Why is this important? Over 85% of New Zealand companies are companies with two or less shareholder-directors.5 There is consequently a significant danger that if company A somehow infringes the IP rights of company B, company B will decide to take issue not just with company A but also with one or more of company A's directors for their involvement in the alleged infringing activity.

Establishing directors' personal liability for breaches of IP rights

Civil wrongs (torts) are traditionally grounded in common law and include deceit6 and negligence. Less traditional are civil wrongs grounded in legislation (statutory torts). Statutory torts include misleading and deceptive conduct under the Fair Trading Act 1986,7 and infringement of intellectual property ("IP") rights established under, for example, copyright,8 plant variety rights, trade mark and patent legislation.

So how will a director be found liable?

There are two ways in which a director will be found personally and jointly liable with their company for breaches of IP rights:

  1. Under the specific provisions of the relevant statute; and/or
  2. Under the principles of common law.

The recent High Court decision in Inverness Medical Innovations, Inc and Anor v MDS Diagnostics Limited and Anor9 is an example of a director being found personally liable in both ways.

Inverness Medical Innovations, Inc v MDS Diagnostics Limited

Background facts

In 1998, Dr Appanna (the second defendant) recognised an opportunity in New Zealand to sell pregnancy test kits to PHARMAC for a much cheaper price than the incumbent supplier. On 4 November 1999 MDS was incorporated to exploit this opportunity, with Dr Appanna the sole director. Two further directors were appointed in July 2000: the company's accountant and the company's solicitor.

Dr Appanna was the principal participant in the business, responsible for sourcing product from overseas. He was, as the Court observed10:

...a person with considerable experience, competence and intelligence to enable him to make relevant appraisals of, and reach relevant conclusions in respect of, the competing products he had knowledge of. This was made clear from Dr Appanna's own evidence as to his experience as a medical general practitioner, his dealings over an extended period of time with pregnancy testing products, and his competence in investigating and understanding technical matters relating to these products.

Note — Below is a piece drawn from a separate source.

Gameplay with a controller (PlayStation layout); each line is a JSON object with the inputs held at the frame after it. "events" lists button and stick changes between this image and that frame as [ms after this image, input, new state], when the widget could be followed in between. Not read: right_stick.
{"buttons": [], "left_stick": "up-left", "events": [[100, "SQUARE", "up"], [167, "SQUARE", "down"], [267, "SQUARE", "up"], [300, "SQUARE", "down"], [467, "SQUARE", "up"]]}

In November 1999, MDS began importing and selling pregnancy testing devices in New Zealand. In 2006, Inverness alleged that that the importation and sale of the MDS devices infringed its copyright and subsequently sued MDS and Dr Appanna for breach.

Statutory liability under the Copyright Act 1994

The Court held that MDS was liable for primary infringement of Inverness's copyright by copying its products and issuing these copies to the public. The Court also held that Dr Appanna was personally liable for secondary infringement on two grounds: firstly, by importation, and, secondly, for authorising the infringing acts of MDS.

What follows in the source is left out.